What did your course consist of and how do you think it benefited you?
The course modules covered many topics, including forest ecology, soil science, forest mensuration, harvesting, forest management planning, spatial analysis (GIS systems) and conservation. There was also a research component – I focused on biodiversity-ecosystem functioning relationships in a tropical forest in Sabah, Malaysia, integrating several datasets to examine the relationship between tree species diversity and forest biomass. I think the course gave me a very good understanding of how forest ecosystems work, and how they can be managed sustainably for many different objectives. It also gave me a good foundation in the skills and knowledge I need for a PhD.
How does it feel to win the Tilhill Forestry award?
I feel privileged to receive the award, and that all the hard work over the previous year was well worth it. Of course, I have to share the credit with my wife, Aly, for all the support she has given me this year.
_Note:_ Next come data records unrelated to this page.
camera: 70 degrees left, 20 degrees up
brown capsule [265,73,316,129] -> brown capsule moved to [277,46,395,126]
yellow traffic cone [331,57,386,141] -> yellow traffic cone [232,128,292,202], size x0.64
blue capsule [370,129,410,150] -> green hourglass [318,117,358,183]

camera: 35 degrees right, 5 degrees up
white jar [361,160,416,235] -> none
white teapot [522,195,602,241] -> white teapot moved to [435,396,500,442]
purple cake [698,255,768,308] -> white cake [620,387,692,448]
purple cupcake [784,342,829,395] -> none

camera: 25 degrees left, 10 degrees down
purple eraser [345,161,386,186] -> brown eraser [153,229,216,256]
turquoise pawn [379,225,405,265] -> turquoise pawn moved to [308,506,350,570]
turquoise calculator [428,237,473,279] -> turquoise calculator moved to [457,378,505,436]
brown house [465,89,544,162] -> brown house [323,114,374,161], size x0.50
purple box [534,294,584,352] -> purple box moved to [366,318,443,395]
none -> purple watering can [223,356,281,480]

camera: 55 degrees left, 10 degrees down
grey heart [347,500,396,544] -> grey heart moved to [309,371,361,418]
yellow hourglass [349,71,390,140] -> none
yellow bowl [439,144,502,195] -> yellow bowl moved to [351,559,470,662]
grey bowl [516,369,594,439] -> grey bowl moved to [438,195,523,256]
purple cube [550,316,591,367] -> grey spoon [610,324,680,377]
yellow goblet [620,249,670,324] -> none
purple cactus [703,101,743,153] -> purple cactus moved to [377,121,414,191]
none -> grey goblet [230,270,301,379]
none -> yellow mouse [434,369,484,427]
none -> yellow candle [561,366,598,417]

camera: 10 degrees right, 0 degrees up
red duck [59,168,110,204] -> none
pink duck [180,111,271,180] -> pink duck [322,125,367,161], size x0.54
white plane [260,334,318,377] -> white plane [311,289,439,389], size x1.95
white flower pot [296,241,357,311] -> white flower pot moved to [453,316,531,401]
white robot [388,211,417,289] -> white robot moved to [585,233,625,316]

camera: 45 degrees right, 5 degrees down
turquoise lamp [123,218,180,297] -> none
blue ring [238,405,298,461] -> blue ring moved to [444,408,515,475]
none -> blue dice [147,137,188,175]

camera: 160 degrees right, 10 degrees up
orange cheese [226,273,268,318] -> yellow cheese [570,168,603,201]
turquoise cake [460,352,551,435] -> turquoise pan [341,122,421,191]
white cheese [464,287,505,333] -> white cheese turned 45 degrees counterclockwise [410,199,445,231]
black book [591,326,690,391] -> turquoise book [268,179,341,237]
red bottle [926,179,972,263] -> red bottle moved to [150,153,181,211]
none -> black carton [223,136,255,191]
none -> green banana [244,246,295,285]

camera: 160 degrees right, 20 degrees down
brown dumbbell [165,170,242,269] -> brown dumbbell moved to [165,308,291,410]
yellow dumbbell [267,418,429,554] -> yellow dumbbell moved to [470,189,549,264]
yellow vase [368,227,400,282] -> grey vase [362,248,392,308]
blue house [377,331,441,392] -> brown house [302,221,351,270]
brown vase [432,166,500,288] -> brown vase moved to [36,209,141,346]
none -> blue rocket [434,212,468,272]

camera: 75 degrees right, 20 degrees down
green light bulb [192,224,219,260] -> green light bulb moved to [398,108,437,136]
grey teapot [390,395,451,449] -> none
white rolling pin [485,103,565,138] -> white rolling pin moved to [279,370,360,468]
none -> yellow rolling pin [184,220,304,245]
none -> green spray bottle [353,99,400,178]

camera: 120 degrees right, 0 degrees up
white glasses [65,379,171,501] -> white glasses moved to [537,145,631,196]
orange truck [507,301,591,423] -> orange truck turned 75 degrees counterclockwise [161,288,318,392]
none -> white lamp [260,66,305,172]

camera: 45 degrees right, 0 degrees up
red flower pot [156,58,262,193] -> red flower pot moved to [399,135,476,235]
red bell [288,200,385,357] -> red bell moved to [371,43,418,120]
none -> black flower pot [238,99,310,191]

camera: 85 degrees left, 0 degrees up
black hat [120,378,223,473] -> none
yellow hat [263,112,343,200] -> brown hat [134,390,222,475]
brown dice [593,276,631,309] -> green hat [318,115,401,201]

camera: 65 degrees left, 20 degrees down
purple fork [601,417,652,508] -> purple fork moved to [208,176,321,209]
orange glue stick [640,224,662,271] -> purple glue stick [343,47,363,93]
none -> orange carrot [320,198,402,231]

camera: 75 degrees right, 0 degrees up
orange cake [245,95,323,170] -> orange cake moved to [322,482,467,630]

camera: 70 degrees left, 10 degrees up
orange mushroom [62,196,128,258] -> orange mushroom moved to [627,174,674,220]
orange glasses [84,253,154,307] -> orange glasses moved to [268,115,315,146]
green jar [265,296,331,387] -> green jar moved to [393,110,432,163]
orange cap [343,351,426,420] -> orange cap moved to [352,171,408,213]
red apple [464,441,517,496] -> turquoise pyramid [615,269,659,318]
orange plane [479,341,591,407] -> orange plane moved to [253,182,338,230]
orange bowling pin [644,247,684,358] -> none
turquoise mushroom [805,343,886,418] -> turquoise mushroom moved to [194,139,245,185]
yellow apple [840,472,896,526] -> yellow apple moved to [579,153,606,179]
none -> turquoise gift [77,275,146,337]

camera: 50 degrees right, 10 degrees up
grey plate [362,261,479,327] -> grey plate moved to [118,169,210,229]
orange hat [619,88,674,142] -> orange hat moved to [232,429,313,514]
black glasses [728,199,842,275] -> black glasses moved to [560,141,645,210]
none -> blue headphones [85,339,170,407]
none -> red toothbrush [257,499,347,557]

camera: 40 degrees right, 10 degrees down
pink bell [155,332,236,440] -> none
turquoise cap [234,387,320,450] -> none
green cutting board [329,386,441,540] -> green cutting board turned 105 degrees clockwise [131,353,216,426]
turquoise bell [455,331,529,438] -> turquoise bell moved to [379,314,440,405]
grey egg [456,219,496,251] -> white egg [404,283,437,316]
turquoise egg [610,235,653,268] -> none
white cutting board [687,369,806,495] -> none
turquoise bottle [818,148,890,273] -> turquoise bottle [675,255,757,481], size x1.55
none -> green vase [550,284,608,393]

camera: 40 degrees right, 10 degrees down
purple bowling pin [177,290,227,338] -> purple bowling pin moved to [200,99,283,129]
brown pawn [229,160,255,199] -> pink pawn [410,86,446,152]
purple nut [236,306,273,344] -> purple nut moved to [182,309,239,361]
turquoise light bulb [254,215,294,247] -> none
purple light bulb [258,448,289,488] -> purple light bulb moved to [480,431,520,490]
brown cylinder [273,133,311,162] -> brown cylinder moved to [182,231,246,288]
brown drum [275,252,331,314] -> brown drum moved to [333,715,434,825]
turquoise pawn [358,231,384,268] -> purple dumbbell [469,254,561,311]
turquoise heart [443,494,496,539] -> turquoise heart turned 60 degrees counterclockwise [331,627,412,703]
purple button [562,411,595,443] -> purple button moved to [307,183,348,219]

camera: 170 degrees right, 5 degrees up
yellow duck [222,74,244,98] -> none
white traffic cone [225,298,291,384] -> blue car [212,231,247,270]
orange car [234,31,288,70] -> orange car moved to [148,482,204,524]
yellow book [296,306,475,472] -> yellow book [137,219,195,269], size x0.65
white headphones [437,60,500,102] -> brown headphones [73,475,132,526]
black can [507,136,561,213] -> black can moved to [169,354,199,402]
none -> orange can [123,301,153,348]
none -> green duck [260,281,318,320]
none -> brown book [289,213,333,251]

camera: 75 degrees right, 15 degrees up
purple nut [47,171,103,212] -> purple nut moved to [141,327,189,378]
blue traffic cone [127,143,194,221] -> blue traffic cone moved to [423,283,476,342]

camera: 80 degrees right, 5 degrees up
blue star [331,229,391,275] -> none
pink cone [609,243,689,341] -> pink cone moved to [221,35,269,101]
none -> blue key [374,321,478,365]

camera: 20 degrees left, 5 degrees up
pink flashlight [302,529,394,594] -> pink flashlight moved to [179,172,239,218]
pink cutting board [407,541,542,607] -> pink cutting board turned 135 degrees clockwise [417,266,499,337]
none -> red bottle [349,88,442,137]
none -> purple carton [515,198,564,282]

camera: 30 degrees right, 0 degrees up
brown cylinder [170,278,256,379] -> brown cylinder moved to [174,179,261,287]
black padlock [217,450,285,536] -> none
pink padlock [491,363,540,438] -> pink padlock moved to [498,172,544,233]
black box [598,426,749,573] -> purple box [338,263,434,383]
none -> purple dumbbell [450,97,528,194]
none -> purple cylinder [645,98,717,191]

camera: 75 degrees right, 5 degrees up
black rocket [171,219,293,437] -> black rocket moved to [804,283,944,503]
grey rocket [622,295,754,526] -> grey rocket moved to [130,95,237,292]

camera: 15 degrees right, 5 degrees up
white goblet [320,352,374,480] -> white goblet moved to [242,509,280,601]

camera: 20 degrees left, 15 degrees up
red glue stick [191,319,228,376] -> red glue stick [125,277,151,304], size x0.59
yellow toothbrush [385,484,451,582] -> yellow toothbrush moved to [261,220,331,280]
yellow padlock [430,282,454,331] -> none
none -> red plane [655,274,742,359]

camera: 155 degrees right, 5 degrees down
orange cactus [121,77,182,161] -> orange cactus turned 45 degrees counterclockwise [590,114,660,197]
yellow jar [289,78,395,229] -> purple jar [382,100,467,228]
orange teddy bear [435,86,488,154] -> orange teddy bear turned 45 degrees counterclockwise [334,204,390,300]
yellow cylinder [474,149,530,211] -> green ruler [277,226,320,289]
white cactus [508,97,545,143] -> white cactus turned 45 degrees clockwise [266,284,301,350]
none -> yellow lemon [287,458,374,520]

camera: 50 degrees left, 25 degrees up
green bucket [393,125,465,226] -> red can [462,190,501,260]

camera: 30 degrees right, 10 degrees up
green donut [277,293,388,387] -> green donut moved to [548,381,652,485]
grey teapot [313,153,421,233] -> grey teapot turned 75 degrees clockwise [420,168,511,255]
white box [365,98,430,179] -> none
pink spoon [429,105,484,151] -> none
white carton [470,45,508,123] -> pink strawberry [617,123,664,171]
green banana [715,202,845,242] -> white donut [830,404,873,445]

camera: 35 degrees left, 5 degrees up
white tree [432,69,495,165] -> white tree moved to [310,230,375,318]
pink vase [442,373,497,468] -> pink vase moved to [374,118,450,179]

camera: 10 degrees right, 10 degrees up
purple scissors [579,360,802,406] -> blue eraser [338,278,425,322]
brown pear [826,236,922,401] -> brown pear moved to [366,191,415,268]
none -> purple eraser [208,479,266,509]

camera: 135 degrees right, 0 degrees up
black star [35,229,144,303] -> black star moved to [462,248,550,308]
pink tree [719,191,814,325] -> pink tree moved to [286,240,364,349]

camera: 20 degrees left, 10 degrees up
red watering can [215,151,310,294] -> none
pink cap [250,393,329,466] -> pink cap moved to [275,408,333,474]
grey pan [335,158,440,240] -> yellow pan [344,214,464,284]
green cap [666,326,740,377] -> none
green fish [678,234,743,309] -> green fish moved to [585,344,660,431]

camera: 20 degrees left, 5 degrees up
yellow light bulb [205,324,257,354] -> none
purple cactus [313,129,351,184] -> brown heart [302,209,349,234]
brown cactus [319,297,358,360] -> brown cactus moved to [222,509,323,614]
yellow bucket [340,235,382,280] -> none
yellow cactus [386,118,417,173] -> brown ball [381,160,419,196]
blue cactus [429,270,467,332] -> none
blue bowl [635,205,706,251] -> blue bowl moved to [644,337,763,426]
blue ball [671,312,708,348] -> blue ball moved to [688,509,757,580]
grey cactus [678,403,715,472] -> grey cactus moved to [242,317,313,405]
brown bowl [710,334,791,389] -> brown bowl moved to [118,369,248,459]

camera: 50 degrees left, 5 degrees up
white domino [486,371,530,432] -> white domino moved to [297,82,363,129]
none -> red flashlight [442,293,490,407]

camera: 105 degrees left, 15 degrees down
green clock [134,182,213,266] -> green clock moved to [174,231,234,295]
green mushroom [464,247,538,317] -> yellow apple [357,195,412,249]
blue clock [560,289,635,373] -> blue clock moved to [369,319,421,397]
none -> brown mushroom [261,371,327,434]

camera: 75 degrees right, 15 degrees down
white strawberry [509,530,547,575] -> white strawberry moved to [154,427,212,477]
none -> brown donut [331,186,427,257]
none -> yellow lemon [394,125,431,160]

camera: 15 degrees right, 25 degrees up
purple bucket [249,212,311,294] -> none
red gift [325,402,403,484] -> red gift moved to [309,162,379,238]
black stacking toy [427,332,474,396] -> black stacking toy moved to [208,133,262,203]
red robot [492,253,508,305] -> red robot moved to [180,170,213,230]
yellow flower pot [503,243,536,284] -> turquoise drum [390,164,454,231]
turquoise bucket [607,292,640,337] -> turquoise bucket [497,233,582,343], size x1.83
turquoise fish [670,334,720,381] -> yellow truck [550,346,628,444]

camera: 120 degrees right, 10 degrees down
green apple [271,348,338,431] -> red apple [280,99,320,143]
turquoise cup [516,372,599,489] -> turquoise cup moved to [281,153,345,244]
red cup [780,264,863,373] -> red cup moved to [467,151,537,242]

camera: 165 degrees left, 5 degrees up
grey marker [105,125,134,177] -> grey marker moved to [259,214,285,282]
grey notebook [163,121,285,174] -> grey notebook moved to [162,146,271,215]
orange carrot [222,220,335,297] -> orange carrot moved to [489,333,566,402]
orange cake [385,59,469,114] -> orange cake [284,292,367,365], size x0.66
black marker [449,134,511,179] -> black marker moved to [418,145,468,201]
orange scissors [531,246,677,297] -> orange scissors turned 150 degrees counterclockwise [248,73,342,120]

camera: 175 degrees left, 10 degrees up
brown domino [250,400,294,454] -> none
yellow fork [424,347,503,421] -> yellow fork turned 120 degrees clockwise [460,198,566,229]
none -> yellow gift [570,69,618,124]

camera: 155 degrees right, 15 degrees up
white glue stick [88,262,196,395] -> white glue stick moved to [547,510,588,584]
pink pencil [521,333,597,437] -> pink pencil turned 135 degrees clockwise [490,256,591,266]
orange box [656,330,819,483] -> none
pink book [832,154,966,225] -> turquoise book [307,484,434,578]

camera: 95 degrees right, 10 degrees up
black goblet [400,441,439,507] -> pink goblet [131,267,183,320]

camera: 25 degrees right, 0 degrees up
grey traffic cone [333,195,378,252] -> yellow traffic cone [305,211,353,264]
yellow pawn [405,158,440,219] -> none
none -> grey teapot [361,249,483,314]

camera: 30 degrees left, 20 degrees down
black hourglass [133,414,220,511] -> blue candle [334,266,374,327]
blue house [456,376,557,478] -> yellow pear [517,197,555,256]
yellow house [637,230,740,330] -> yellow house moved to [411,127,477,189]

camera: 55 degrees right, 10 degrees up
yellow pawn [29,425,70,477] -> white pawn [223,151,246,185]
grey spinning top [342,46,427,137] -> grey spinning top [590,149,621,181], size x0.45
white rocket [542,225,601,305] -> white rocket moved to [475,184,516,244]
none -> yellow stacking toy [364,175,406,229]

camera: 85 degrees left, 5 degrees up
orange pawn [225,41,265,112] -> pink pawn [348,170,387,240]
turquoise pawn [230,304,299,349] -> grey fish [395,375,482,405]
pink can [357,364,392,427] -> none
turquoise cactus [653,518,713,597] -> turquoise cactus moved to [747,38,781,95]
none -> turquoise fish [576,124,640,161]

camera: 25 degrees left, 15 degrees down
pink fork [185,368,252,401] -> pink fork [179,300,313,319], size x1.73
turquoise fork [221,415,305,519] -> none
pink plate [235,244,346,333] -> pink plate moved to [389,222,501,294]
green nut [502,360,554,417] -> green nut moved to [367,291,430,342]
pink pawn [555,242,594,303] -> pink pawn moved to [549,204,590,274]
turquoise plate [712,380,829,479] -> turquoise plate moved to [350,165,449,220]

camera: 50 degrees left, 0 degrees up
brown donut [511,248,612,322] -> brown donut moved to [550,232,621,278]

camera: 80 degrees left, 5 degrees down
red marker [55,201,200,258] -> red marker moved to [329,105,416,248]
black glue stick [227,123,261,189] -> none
How would you encourage others to follow in your footsteps?
I’m not sure anyone would want to follow me! I would say that for a Masters’ Degree, or indeed anything, you get out of it what you put into it. Investing hard work and passion into a subject pays off in the long run.
What are your plans for the future?
I will continue with the PhD at Newcastle University I started in September this year, researching the impacts of habitat management on functional biodiversity and ecosystem services in the tropics, in Tanzania.